Teknologi yang smart lockers Ini telah mengkonsolidasikan dirinya sebagai solusi yang inovatif dan efisien, memenangkan pengecer, industri, dan konsumen dalam skala global. Berasal dari Eropa pada tahun 2002, Smart Lockers tiba di Brasil pada tahun 2012, tetapi baru dari tahun 2019, dengan diperkenalkannya model bisnis dan layanan baru, yang memperoleh skala yang diperlukan untuk mendukung e-commerce, sebuah sektor di bawah tekanan kuat karena tuntutan baru yang disebabkan oleh pandemi COVID-19 dari tahun 2020.
Bagi konsumen, para smart lockers Mereka mewakili lompatan dalam kenyamanan, kepraktisan dan kenyamanan. Kemungkinan mengambil pesanan di tempat yang aman dan pada waktu yang paling nyaman telah mengubah pengalaman belanja online.
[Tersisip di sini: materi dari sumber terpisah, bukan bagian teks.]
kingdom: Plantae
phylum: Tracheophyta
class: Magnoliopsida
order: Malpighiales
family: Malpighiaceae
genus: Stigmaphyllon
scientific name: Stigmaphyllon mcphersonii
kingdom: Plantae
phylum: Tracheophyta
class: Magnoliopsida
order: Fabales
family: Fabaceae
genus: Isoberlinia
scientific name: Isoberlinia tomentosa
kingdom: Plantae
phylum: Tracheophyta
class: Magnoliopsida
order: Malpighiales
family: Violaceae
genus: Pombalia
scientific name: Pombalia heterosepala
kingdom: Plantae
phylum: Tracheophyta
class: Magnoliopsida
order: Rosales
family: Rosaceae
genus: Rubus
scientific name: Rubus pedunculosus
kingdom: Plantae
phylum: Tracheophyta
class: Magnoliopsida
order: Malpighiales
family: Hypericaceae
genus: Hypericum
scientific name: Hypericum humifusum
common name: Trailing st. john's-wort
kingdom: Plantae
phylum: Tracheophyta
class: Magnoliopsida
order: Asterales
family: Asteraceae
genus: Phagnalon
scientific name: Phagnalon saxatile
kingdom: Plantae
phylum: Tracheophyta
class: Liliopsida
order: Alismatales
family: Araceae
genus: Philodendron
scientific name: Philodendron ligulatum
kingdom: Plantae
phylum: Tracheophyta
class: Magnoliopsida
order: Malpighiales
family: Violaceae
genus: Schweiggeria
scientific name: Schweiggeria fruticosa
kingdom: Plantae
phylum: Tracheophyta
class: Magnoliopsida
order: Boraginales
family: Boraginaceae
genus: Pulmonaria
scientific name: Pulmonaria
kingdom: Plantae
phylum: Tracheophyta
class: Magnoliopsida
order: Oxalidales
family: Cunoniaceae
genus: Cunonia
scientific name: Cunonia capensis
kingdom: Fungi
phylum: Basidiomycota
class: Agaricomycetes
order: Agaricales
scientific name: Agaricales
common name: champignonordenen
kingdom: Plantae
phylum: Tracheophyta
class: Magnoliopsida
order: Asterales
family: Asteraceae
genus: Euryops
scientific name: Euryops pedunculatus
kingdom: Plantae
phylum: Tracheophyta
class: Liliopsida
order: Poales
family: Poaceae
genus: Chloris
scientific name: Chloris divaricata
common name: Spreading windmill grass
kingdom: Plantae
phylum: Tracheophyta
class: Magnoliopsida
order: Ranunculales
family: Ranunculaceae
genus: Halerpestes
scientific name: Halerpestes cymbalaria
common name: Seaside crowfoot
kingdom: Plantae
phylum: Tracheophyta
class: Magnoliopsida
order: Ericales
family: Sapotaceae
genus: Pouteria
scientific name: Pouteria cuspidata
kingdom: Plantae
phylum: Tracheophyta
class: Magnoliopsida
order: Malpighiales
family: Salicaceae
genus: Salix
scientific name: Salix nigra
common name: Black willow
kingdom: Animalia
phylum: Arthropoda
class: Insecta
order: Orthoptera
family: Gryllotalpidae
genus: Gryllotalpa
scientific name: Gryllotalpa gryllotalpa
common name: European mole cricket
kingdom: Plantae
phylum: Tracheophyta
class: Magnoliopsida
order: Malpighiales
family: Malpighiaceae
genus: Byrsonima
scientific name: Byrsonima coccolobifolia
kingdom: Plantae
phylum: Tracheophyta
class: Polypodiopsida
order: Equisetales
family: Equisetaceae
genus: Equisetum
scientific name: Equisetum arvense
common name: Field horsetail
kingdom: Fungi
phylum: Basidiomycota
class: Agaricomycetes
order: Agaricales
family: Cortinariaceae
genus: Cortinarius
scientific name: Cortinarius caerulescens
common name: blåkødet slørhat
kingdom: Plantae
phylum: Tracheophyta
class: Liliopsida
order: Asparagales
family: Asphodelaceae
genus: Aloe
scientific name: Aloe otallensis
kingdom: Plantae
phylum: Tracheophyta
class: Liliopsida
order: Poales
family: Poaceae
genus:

Laporan yang disiapkan oleh E-commerce Update (perusahaan Brasil yang khusus memproduksi konten di sektor e-commerce) pada Juli 2024 menyebutkan bahwa fleksibilitas jadwal sangat penting bagi 30% profesional Brasil. smart lockers, itu menunjukkan pentingnya jadwal yang fleksibel secara umum.
Bagi perusahaan, adopsi teknologi ini secara signifikan memfasilitasi pengiriman logistik, menghasilkan pengurangan biaya pengiriman yang signifikan, mengoptimalkan proses, dan meminimalkan biaya operasi. Menurut Asosiasi Perdagangan Elektronik Brasil (ABCOMM), penggunaan smart lockers Ini dapat mengurangi biaya operasi dengan memusatkan pengiriman pada satu titik, menghindari kebutuhan akan gudang dan pengembalian sementara.
Selain manfaat langsung bagi konsumen dan bisnis, smart lockers juga berkontribusi pada keberlanjutan. Konsentrasi pengiriman pada satu titik dan akibatnya penurunan jarak tempuh yang dikendarai oleh kendaraan pengangkut mengakibatkan penurunan emisi CO2 yang signifikan dengan pengiriman, menyelaraskan kenyamanan dan efisiensi dengan tanggung jawab lingkungan.
Popularitas yang semakin smart lockers Ini menunjukkan keefektifannya sebagai solusi untuk tantangan logistik modern, menawarkan manfaat nyata bagi semua orang yang terlibat dalam rantai pasokan dan mengkonsolidasikan dirinya sebagai tren yang akan tetap ada.